- Coordinates: 39°39′52″N 094°08′05″W﻿ / ﻿39.66444°N 94.13472°W
- Country: United States
- State: Missouri
- County: Caldwell

Area
- • Total: 35.82 sq mi (92.77 km^{2})
- • Land: 35.76 sq mi (92.62 km^{2})
- • Water: 0.062 sq mi (0.16 km^{2}) 0.17%
- Elevation: 948 ft (289 m)

Population (2000)
- • Total: 362
- • Density: 10/sq mi (3.9/km^{2})
- Time zone: UTC-6 (Central (CST))
- • Summer (DST): UTC-5 (CDT)
- ZIP code: 64671
- Area code: 660
- FIPS code: 29-48872
- GNIS feature ID: 0766367

= Mirabile Township, Caldwell County, Missouri =

Township in the US state of Missouri

Mirabile Township is one of twelve townships in Caldwell County, Missouri, and is part of the Kansas City metropolitan area with the USA. As of the 2000 census, its population was 362. Mirabile is also the name of the school district.

==History==
Mirabile Township was established on May 4th, 1870 and was formed out of Rockford Township.

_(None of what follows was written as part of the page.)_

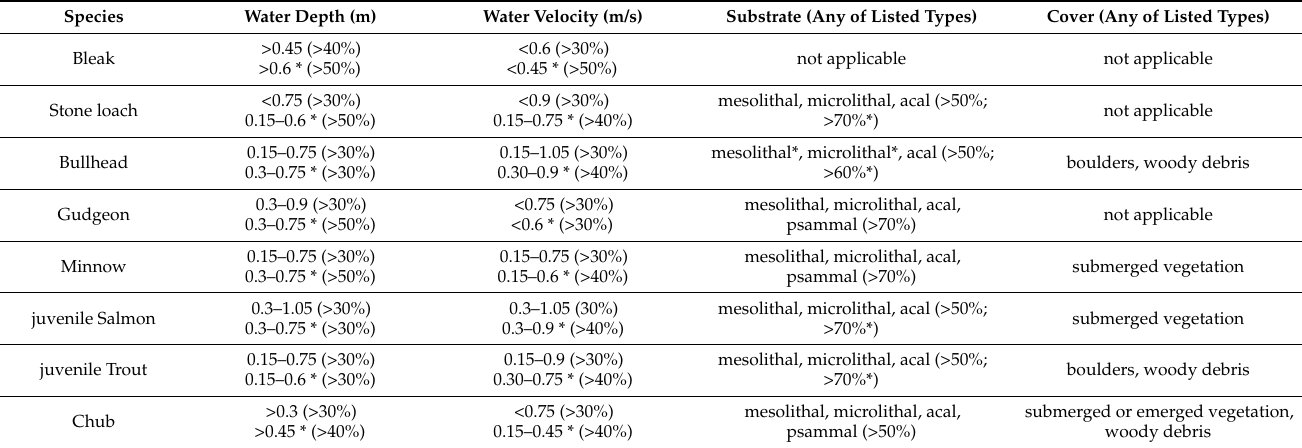
Table A1. Conditional habitat suitability criteria for fish species developed in this study. Star symbol (*) indicates abundance criteria. The percentage in parentheses indicates the minimum area of the HMU that must meet the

Mirabile is derived from a Latin word meaning "wonderful".

==Geography==
Mirabile Township covers an area of 35.82 sqmi and contains no incorporated settlements. It contains three cemeteries: Hill, Morris, and Paxton.

A hamlet called Plum Creek existed in Mirabile Township and had a post office, church, school, cemetery, and several homes.

The streams of Brushy Creek, Plum Creek, Sheep Creek, and Willow Branch run through this township.